Don't worry if there are some bits you don't understand. The numbers appearing randomly by some of the dialogue correspond to some translations I've put at the end. Bon appetit!
Eine Katze dans la Cuisine
By M. G. Dempsey
Thursday evening. The restaurant was quiet as usual. This never surprised anyone, because its name, though German, did not have a very appealing ring to it. Das Essen, which in English means "The Food",was located on the corner of Derry Street in Hartley. A quaint little place it was, built in the late nineteen-sixties by some German dude named Herr Bauch (of which the translation would be Mr. Stomach). The chairs and tables were of a beautiful, deep-polished oak. Each of the tables was cute – a metre and a half by a foot, large enough for no more than two people. The chairs were cushioned with purple velvet. The walls of Das Essen were a splendid beige colour and contained old framed portraits of Bauch and his family. The carpet was deep, soft and navy-coloured. The windows had been newly replaced with double-glazing, and they did not quite seem to fit in with their older, more sophisticated surroundings. Shrubberies in baskets hung on chains. The lights were large, round and filtered with orange, casting the place in a warm, eerie glow, and they also hung from chains here and there across the white ceiling.

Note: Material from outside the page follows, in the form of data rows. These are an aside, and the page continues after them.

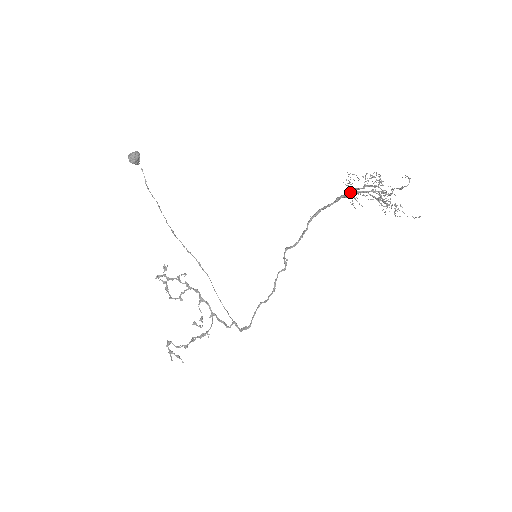
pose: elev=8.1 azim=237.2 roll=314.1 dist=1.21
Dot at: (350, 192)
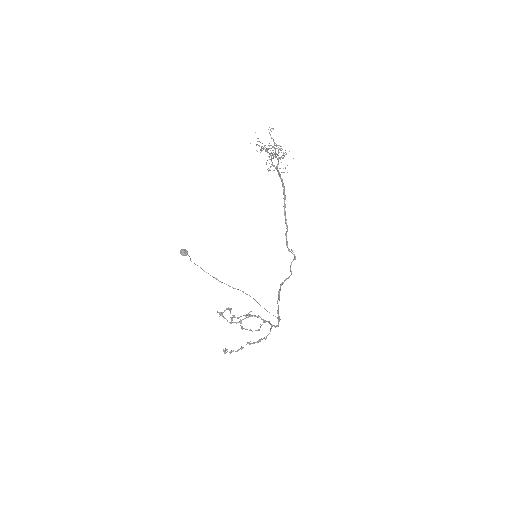
Dot at: (278, 173)
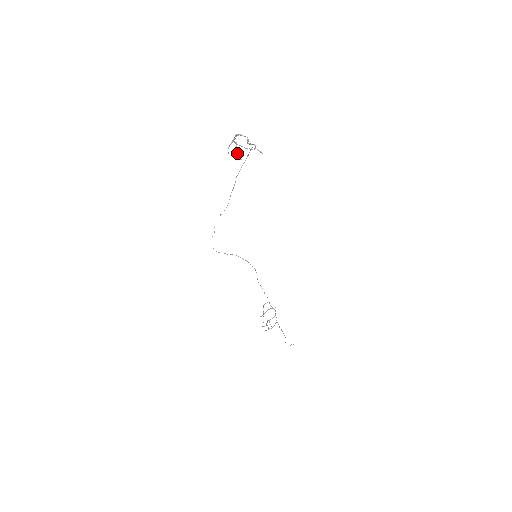
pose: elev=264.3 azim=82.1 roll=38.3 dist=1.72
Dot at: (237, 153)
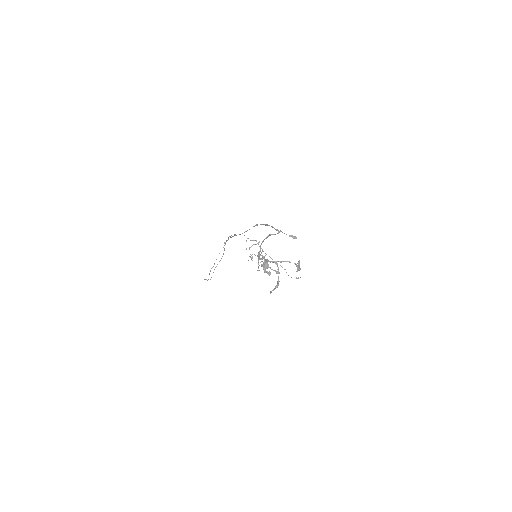
Dot at: (266, 264)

Bob, the new owner of Das Essen, was Bauch's oldest son, and now in his thirties. His hair was jet-black and his nose was slightly hooked. He also had a toothbrush moustache. He was tall, and one could see the outline of his cheekbones through his pale skin.
At this moment he had come to lean over the counter because his legs were aching from all the walking around. He sighed as his eyes skimmed the room. There was a young couple stationed at a table near to him, and a couple of old ladies discussing the prices of methotrexate over by the window. Business is blooming as usual, Bob despaired. He glanced at his watch: thirteen minutes past six.
'Are there any new customers?' a voice called from the back. Bob started at the sound of his brother Ben's voice; he had just begun to relax into a stupor.
'No, not yet,' he replied, annoyed at the disturbance.
Ben came out from the door to the kitchen. It was immediately obvious that he was the younger of the two. His hair was red (after their mother) and his eyes were large and watery. He had a bristly ginger beard and was shorter than his brother by about four inches.
'Oh well,' Ben said now. He walked right up to Bob and stared deep into his eyes, his own widening dramatically. 'The night is young,' he said mystically.
Bob raised an eyebrow as he looked down at his brother. He always was a bit strange, Bob said inwardly.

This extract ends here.